I learned at school that if you want respect, the quickest route is to intimidate people. You get more from others if they feel they need to win you over, and, if you treat people in a standoffish manner, you gain the upper hand. I went to a fairly posh girls’ school where I was the least well-off in my year. I was 11 years old when I realised I had a choice – I could feel inferior to my friends and their Marc Jacobs schoolbags, or I could intimidate them – mocking their flashy choices and acting like I wouldn’t (rather than couldn’t) be seen dead in them. Obviously, this was my own insecurity, but I quickly earned a reputation for being cool and edgy.

I used this strategy of ‘negging’ (making negative remarks to attract people to you) on men. I learned to maintain an aloofness even with guys I liked to keep the upper hand. I’m currently dating a whip-smart guy who’s very much the affable joker. The route to his heart? I never laugh at his jokes. The fact he can’t charm me has made him putty in my hands.
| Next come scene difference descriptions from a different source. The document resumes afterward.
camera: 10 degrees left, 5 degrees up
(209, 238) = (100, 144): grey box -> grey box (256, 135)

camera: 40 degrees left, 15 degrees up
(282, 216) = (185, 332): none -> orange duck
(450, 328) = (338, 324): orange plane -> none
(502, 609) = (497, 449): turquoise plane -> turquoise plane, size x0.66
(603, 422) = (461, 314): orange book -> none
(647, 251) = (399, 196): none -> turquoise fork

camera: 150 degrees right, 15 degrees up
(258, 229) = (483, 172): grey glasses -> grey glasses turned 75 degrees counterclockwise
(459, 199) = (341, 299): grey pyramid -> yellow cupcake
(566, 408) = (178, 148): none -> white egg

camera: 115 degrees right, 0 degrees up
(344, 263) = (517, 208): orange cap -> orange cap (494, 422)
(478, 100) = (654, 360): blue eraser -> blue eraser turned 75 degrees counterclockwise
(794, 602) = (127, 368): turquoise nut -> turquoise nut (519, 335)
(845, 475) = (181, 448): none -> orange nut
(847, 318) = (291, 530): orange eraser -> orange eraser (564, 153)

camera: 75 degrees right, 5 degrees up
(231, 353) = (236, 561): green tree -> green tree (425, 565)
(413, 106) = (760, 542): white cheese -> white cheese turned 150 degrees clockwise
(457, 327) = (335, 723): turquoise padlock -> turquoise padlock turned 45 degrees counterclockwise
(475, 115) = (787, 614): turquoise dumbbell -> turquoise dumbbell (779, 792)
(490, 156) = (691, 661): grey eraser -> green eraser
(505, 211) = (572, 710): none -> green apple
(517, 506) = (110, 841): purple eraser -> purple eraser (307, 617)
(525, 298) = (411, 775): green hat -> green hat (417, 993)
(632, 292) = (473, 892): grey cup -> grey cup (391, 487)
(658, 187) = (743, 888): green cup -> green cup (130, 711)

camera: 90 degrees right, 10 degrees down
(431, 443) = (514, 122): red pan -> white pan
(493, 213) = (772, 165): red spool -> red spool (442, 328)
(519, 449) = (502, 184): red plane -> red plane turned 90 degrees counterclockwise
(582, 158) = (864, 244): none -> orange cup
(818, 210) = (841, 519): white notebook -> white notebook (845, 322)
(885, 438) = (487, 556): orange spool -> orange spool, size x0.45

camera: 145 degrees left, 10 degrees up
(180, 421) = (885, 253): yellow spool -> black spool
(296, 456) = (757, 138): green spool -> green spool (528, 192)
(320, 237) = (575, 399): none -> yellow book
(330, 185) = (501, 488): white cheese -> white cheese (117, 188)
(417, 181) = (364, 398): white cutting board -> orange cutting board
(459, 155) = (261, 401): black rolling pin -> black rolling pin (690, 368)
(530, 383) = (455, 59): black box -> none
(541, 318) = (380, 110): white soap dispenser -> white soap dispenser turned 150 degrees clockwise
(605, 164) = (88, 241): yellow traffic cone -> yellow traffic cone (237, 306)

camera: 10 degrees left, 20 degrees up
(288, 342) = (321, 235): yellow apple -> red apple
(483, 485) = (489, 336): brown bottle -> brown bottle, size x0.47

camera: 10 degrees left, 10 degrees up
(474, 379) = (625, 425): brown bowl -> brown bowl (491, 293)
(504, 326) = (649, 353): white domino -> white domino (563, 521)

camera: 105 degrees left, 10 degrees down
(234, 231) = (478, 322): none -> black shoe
I’m adept at working office politics to my advantage, stirring issues up so that everyone feels insecure except me. I work for a prestigious art gallery, but there’s a constant threat of redundancy in the art world and salaries are pitiful, so you can’t afford to let people marginalise you. I’m very careful; nothing I do or say would hold water at a tribunal and, to my knowledge, no one has ever made a formal complaint. I never shout or scream; it’s about a constant low-level disapproval and frostiness. Any complaints about my behaviour would just sound like someone not being able to hack it.

At a recent party, I was chatting to a graphic designer who, when I told him I’d just landed a new role at work (I’d been promoted), assumed I was new to the gallery and told me how his girlfriend had quit last year because of her ‘hideous bully of a boss’. It was a sobering experience; I’d never thought of her as a girl with a life outside work, crying every night when she got home. I left the party shaking. So yes, I have moments when I feel like a horrible person, and I feel ashamed of myself.

But I can’t help it – my friends do call me ‘the ice queen’, but I genuinely care about the people close to me, it’s just a very select number – I’m incapable of spreading that kind of intimate affection to a wider group.

So I tell myself that young people like Juliet just need to toughen up, and hopefully they’ll go on to do better in their next role. The fact is, as long as my department experiences a high turnover of staff, the more crucial I become. Life isn’t a popularity contest, it’s about getting what you want and not letting anyone topple you. That is a valuable lesson to anyone.